Même mort depuis 50 ans, Francisco Franco continue de provoquer des tensions en Espagne. La police a annoncé dimanche avoir interpellé 17 personnes dans la ville de Vitoria (nord), après des violences entre partisans et opposants de l’ancien dictateur, à l’occasion de la fête nationale.
Ces violences surviennent seulement quelques semaines avant le 50e anniversaire du décès de celui qui a dirigé la pays d’une main de fer entre 1939 et 1975. Les contrevenants sont soupçonnés de «trouble à l’ordre public».
Une vingtaine de policiers ont subi de «légères contusions» et les manifestants blessés ont été pris en charge sur place par du personnel médical, indique la police dans un communiqué.

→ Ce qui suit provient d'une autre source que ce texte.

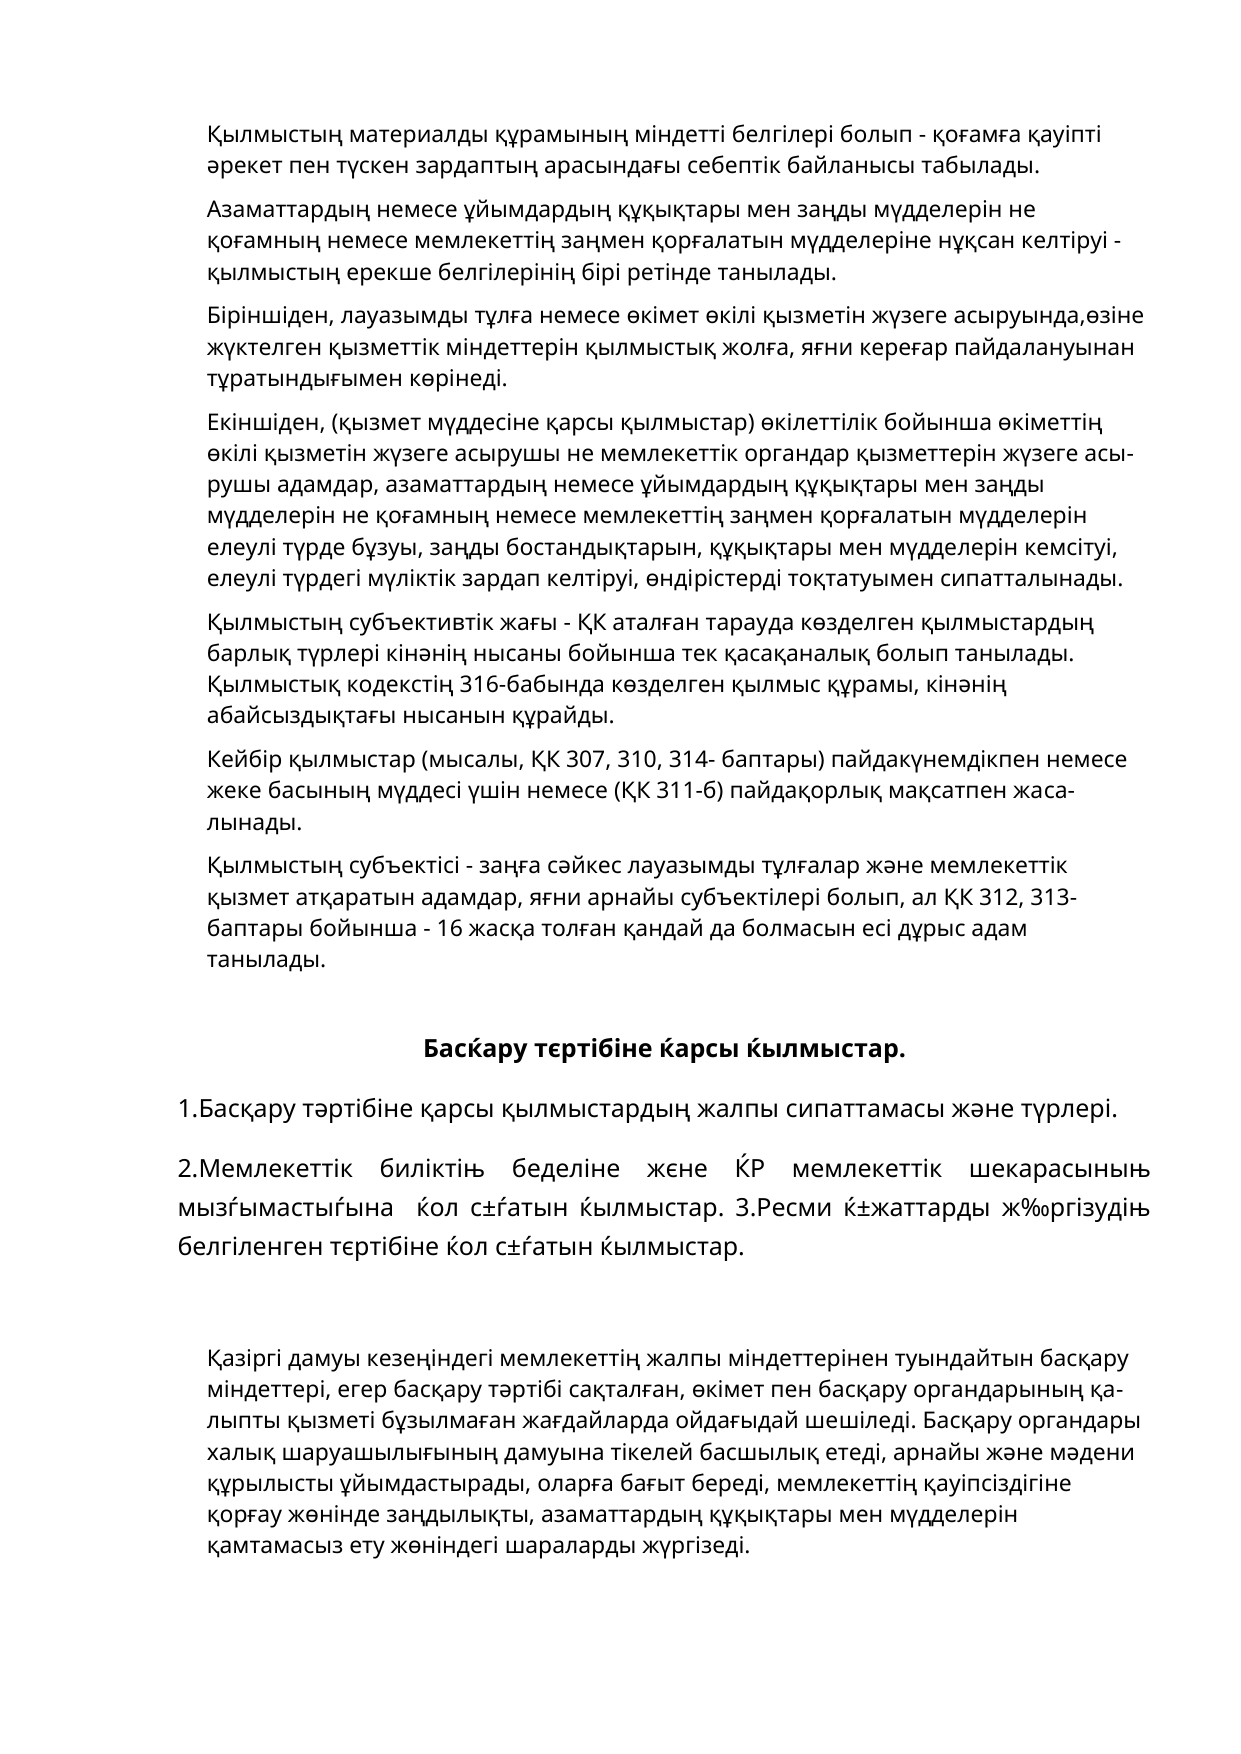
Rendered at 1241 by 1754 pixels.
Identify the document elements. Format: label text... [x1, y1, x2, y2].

Des tirs de mortiers entre les deux parties
«La Phalange», parti fasciste qui se réclame de l’héritage de la Phalange espagnole fondée en 1933 et pilier du régime franquiste, a tenu dimanche un rassemblement dans le Pays basque, communauté autonome du nord du pays.
Le parti est venu affirmer sa défense de «l’unité de l’Espagne» à l’occasion de la fête nationale, dans une région berceau historique d’un mouvement séparatiste. Des dizaines de militants se sont rassemblés sur une place centrale de Vitoria, faisant des saluts fascistes et brandissant des drapeaux espagnols, avant que des contre-manifestants encagoulés n’apparaissent, a constaté un journaliste de l’AFP.
Les groupes rivaux se sont mutuellement jeté du mobilier urbain, des chaises, ont incendié des déchets et échangé des tirs de mortiers, avant de subir les charges de la police.